Incoming president of the Institution of Occupational Safety and Health, Ray Hurst, used his speech at an awards ceremony last week to complain about the “offensive, untrue and derogatory” terms with which the media commonly refer to his profession.

At the Institution’s annual dinner and awards ceremony – which saw Michael Clapham MP honoured for his campaigning work to raise standards of work safety in the UK – Hurst defended his profession from guilt by association with those who over-zealously apply health and safety regulations to prevent firemen from climbing ladders, firework displays from taking place or policemen from rescuing drowning children.

“Most such decisions are not taken by the qualified safety practitioners”, Hurst said, “but by managers who are often looking for an excuse not to do something and find health and safety requirements an easy excuse for saying No”. It is usually amateurs that take such decisions, either recklessly or because they are unreasonably risk-averse, “without a clue as to the consequences", he said. “Bureaucratic bunglers in town halls, office and workplaces around the country are making decisions in the name of health and safety that stops makes life unnecessarily difficult and in many cases it's to cover their own backsides”. Safety professionals had had enough, Hurst said, and he would use his year as president too help smash myths that “health and safety” stops people enjoying themselves.

While not a zealot, Hurst did admit to being passionate about being a safety specialist and explained why this was so. “When I was an 11 year old during the school holidays, playing in the back garden, there was a knock on the front door,” Hurst said. “Standing behind my mother on the doorstep I saw my father's manager on the doorstep saying, ‘I'm sorry to tell you that Harry's had an accident at work and is on his way to hospital’ and offering to take mother and son to see him’”.

Hurst's father lost one leg below the thigh and the other below the knee. "I then saw someone who had been an active man start to deteriorate into a heavy drinker and a gambler, who became very angry and bitter and took his frustrations out on those closest to him”. For that reason, he told his after-dinner audience, his was “not just a job that pays the mortgage.”

During many years writing on the subject, I’ve heard other stories of personal experience, if not tragedy, or near-tragedy, influencing a career path.
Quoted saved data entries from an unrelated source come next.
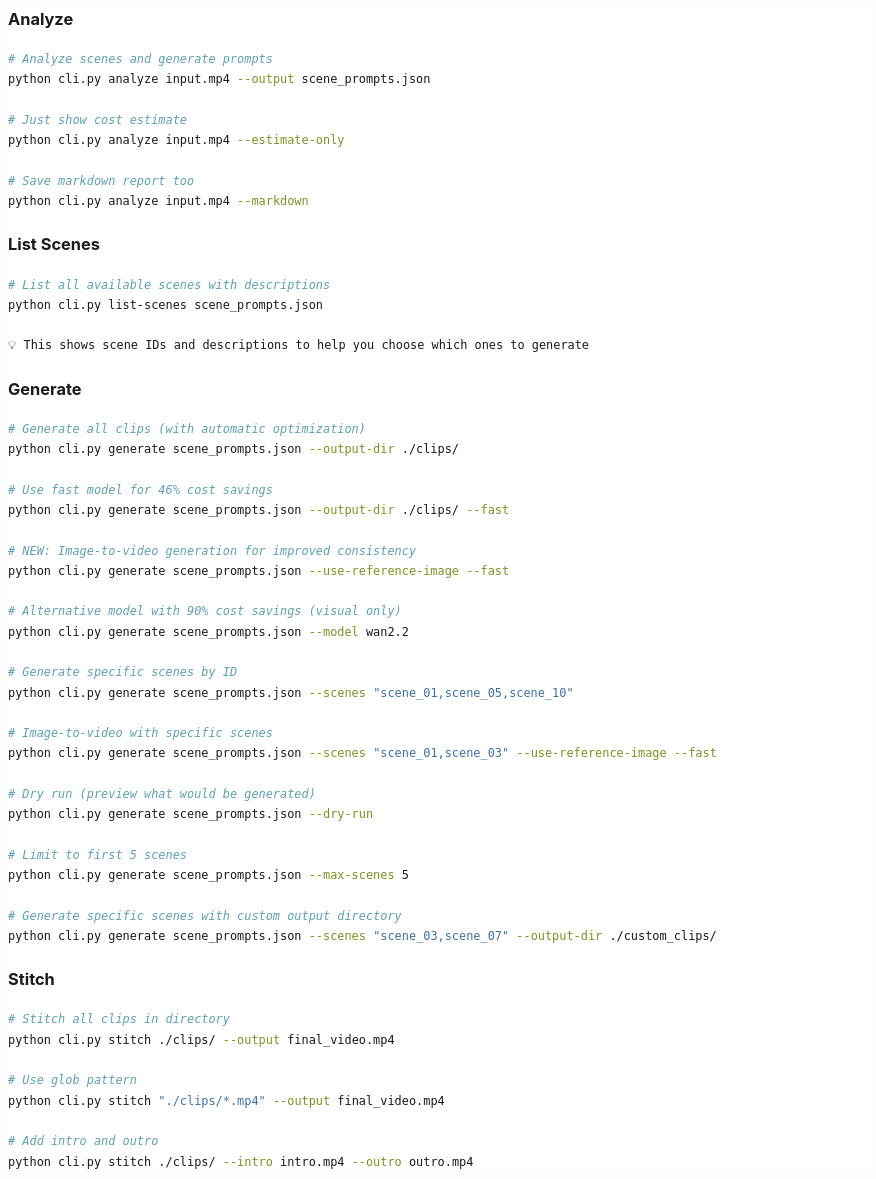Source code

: ### Analyze
```bash
# Analyze scenes and generate prompts
python cli.py analyze input.mp4 --output scene_prompts.json

# Just show cost estimate
python cli.py analyze input.mp4 --estimate-only

# Save markdown report too
python cli.py analyze input.mp4 --markdown
```

### List Scenes
```bash
# List all available scenes with descriptions  
python cli.py list-scenes scene_prompts.json

💡 This shows scene IDs and descriptions to help you choose which ones to generate
```

### Generate
```bash
# Generate all clips (with automatic optimization)
python cli.py generate scene_prompts.json --output-dir ./clips/

# Use fast model for 46% cost savings
python cli.py generate scene_prompts.json --output-dir ./clips/ --fast

# NEW: Image-to-video generation for improved consistency
python cli.py generate scene_prompts.json --use-reference-image --fast

# Alternative model with 90% cost savings (visual only)
python cli.py generate scene_prompts.json --model wan2.2

# Generate specific scenes by ID
python cli.py generate scene_prompts.json --scenes "scene_01,scene_05,scene_10"

# Image-to-video with specific scenes
python cli.py generate scene_prompts.json --scenes "scene_01,scene_03" --use-reference-image --fast

# Dry run (preview what would be generated)
python cli.py generate scene_prompts.json --dry-run

# Limit to first 5 scenes
python cli.py generate scene_prompts.json --max-scenes 5

# Generate specific scenes with custom output directory
python cli.py generate scene_prompts.json --scenes "scene_03,scene_07" --output-dir ./custom_clips/
```

### Stitch
```bash
# Stitch all clips in directory
python cli.py stitch ./clips/ --output final_video.mp4

# Use glob pattern
python cli.py stitch "./clips/*.mp4" --output final_video.mp4

# Add intro and outro
python cli.py stitch ./clips/ --intro intro.mp4 --outro outro.mp4
```

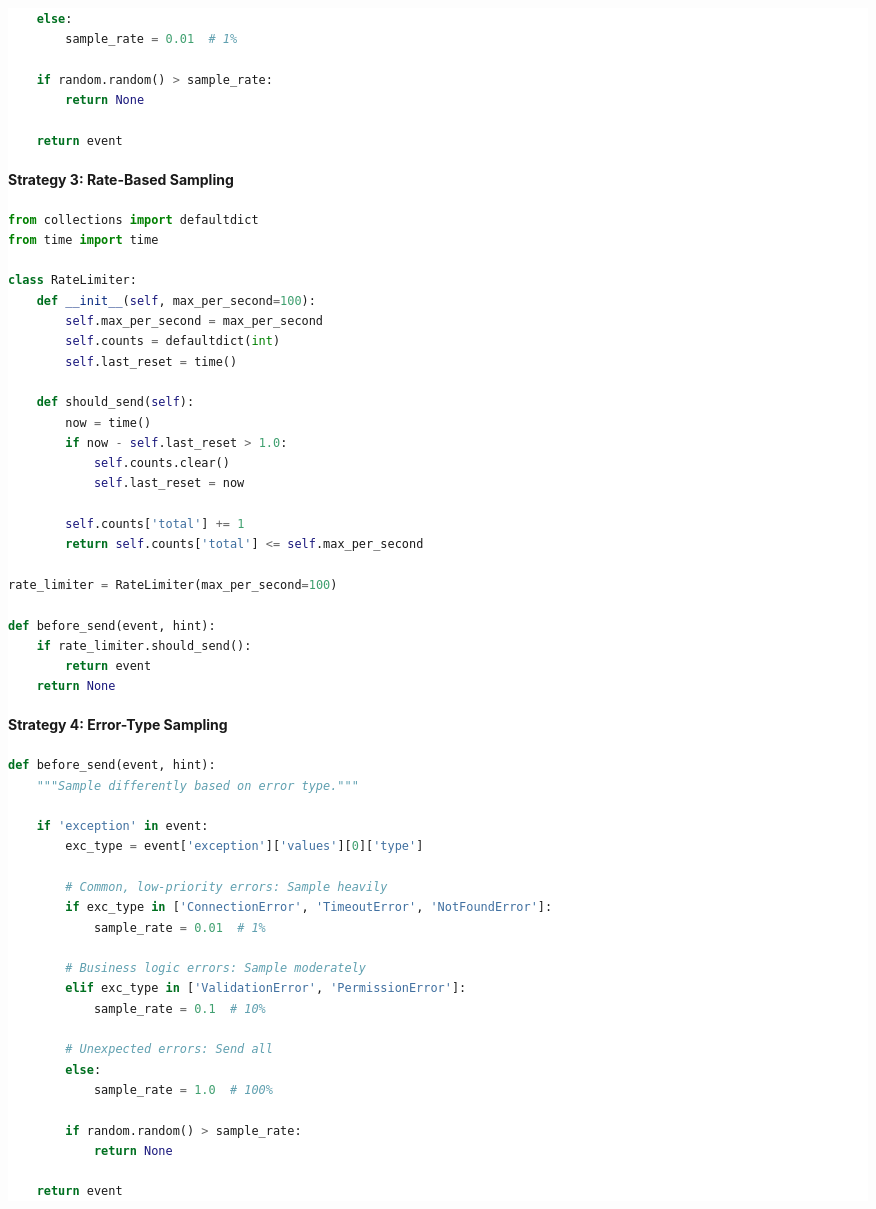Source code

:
```python
    else:
        sample_rate = 0.01  # 1%

    if random.random() > sample_rate:
        return None

    return event
```

#### Strategy 3: Rate-Based Sampling

```python
from collections import defaultdict
from time import time

class RateLimiter:
    def __init__(self, max_per_second=100):
        self.max_per_second = max_per_second
        self.counts = defaultdict(int)
        self.last_reset = time()

    def should_send(self):
        now = time()
        if now - self.last_reset > 1.0:
            self.counts.clear()
            self.last_reset = now

        self.counts['total'] += 1
        return self.counts['total'] <= self.max_per_second

rate_limiter = RateLimiter(max_per_second=100)

def before_send(event, hint):
    if rate_limiter.should_send():
        return event
    return None
```

#### Strategy 4: Error-Type Sampling

```python
def before_send(event, hint):
    """Sample differently based on error type."""

    if 'exception' in event:
        exc_type = event['exception']['values'][0]['type']

        # Common, low-priority errors: Sample heavily
        if exc_type in ['ConnectionError', 'TimeoutError', 'NotFoundError']:
            sample_rate = 0.01  # 1%

        # Business logic errors: Sample moderately
        elif exc_type in ['ValidationError', 'PermissionError']:
            sample_rate = 0.1  # 10%

        # Unexpected errors: Send all
        else:
            sample_rate = 1.0  # 100%

        if random.random() > sample_rate:
            return None

    return event
```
This may be a sub-conscious influence, I think, such as in my own case. As a young graduate chemist, working in a Greek synthetic leather factory in the 1970s, I blindly followed a routine procedure for reducing the temperature of the ovens that cured the polyurethane¬ plastic leather: opening the oven doors and filling the factory air with formaldehyde vapour (acutely toxic and implicated with several forms of cancer, Google Scholar throws up half a million references for Formaldehyde Toxicology). I stayed less than a year, only later linking the respiratory symptoms I had experienced with the work I'd been doing.

Dangerous substances consultant Desmond Waight recalls a domestic incident that "sensitised" him to the importance of labelling of chemicals:

"When my son was four, he went into the garage, unbeknown to my wife and me, and later emerged saying he had drunk something that didn’t taste nice. His breath smelt strongly of chemicals and investigation showed he had accessed a paint brush cleaner. The bottle bore nothing more than a trade name and directory enquiries could not identify the producer. An off-duty local GP gave correct advice (“give him plenty of water to drink”) and for four hours my son passed foul-smelling wind (we kept him away from fire thinking it was a flammable substance!) and had no effects that we are aware, even though he had ingested some of the cleaner, probably dichloromethane. It was shortly after this incident that I was first asked to package chemicals and, when no-one could advise me, I started learning about chemical hazard communication. 32 years later I am still doing this for a living!"